Дорога чародейки | страница 73
– Господа, – раздался голос у меня за спиной. Я развернулась на каблуках и оказалась нос к носу с Атеном. – Госпожа чародейка права. Боюсь, я допустил оплошность при допросе жертвы и не обратил внимания на важную улику. Простой осмотр ауры подозреваемого в убийстве выявит правду и не займет много времени.
– А, ладно, – городской управляющий бросил карты и сгреб кучку монет, лежащих перед ним. – Пошли, что ли.
– Марис, тебе идти не обязательно, – осадил его целитель Верном. – Дело магическое, мы сами управимся.
– К жене я не пойду, – заупрямился чиновник. – Пока вы во всем не разберетесь. Вдруг она уже того, зараженная.
– Одержимая, – поправил Атен.
– Во-во, вчера как одержимая орала. Я, дескать, пялился на графиню в театре, – алкоголь явно развязал ему язык и теперь Мариса несло. – Ну взглянул одним глазком, с нее не убудет. Кто б не взглянул, там сверху такое… и снизу…
Он обрисовал руками, какое такое было у графини сверху и снизу. Атен одобрительно хмыкнул.
Судья идти отказался.
– Если что найдете, не забудьте сказать, а то завтра я вашего Оникса буду судить, а в обед его вздернут.
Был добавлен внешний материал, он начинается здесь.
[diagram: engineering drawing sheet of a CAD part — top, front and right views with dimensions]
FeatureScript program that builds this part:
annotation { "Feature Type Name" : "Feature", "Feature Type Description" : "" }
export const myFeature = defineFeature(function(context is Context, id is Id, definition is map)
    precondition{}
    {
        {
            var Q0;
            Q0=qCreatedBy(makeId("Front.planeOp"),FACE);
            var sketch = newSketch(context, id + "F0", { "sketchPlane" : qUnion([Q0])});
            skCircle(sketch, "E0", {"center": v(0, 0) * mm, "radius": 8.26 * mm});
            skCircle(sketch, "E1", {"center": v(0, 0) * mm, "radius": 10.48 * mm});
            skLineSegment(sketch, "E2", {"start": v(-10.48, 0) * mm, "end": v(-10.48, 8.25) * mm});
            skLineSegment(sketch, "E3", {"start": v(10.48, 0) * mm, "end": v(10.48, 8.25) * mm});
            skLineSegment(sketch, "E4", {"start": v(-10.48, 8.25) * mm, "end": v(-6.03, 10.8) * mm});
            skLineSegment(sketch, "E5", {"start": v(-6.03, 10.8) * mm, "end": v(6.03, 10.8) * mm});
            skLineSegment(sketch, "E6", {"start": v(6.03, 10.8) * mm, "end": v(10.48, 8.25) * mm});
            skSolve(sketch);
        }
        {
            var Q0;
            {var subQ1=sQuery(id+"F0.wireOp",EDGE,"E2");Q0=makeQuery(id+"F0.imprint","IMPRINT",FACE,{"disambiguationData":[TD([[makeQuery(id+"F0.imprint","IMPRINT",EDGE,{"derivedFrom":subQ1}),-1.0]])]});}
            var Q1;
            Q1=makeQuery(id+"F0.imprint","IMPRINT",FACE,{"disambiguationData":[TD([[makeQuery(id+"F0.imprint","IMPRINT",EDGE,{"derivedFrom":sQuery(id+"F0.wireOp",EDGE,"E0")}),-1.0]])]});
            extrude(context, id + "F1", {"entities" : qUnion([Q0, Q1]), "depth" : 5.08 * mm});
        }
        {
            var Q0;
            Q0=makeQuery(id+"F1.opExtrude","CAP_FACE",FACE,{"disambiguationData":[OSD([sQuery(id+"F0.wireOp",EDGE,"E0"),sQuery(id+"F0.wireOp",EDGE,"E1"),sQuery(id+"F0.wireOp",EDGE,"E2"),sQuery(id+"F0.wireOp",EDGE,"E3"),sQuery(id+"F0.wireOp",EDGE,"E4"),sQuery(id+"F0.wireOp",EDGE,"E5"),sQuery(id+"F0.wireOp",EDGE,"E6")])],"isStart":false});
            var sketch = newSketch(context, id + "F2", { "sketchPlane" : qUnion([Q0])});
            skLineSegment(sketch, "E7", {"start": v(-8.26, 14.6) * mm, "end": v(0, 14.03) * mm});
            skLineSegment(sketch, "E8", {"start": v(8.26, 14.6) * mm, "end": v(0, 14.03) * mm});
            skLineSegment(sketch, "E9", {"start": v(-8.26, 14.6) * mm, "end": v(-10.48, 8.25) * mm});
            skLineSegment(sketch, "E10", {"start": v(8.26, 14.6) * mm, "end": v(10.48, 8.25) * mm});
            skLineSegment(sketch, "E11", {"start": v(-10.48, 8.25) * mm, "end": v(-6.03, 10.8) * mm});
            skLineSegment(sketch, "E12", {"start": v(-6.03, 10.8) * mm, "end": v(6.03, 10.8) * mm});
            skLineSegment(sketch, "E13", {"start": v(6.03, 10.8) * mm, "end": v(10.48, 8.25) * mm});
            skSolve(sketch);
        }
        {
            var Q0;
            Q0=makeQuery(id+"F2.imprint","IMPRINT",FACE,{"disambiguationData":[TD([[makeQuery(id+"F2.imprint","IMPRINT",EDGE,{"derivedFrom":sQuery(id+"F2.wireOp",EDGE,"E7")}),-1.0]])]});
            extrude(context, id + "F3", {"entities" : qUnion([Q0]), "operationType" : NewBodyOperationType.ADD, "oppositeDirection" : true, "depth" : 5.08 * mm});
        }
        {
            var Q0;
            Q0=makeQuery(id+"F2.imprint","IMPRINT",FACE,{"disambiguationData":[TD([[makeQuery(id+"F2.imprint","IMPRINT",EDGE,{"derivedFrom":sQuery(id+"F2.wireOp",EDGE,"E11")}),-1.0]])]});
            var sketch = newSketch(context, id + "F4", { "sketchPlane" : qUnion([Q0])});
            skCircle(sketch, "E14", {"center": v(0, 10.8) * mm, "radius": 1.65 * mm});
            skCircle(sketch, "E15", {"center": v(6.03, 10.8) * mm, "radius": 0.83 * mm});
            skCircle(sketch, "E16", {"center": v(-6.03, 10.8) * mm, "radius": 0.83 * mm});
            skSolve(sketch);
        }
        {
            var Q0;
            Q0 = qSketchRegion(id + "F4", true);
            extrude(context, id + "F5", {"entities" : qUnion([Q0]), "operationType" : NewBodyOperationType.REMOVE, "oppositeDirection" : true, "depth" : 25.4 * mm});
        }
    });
Правосудие в этих краях было быстрым, поняла я.
Часовые у входа в тюрьму еще не сменились, тот крестьянский олух, что не впустил меня в первый мой визит, угрожающе выставил вперед алебарду и приготовился снова гнать настырную чародейку в шею.
– Сказано же, не пущать! – прорычал он, а потом заметил в процессии, шествующей за моей спиной, своего начальника. – Вечер добрый, господин Нерол, я тут, того, службу несу, отгоняю зевак всяких.
– Молодец, Гиш, молодец, – Нерол важно кивнул стражнику, едва заметно поморщившись. Кажется, служебное рвение парня переходило все разумные границы. – Но нам нужно видеть одного заключенного.
Нас провели по узким сырым коридорам к камере с убийцей. Вентиляция в тюрьме была из рук вон плохо устроена, а сантехнические удобства ограничивались ведром, даже без крышки, так что ароматы в воздухе витали невообразимые.
Но узнику было все равно. Он скорчился на тюфяке в углу камеры и не пошевелился, когда его позвали. В камере было темно, пришлось зажечь магический светлячок, чтобы что-нибудь разглядеть. Когда я увидела лицо арестанта, я поняла, что мои худшие опасения не напрасны. В глазах убийцы было пусто, в них не было ни капли разума, как у обезумевшего от боли животного. Его рот кривился в беззвучном крике, но перехваченное спазмом горло не издавало ни звука.
– Мы наблюдаем симптомы посттравматического стресса, характерного для человека, пережившего одержимость, – отстраненно заявил Атен. Меня его холодность не обманула, я заметила, как дрогнул его голос. Он облажался. Он пропустил намек в словах жертвы, он не проверил убийцу. Теперь его гордость была задета и саднила, как присоленная царапина.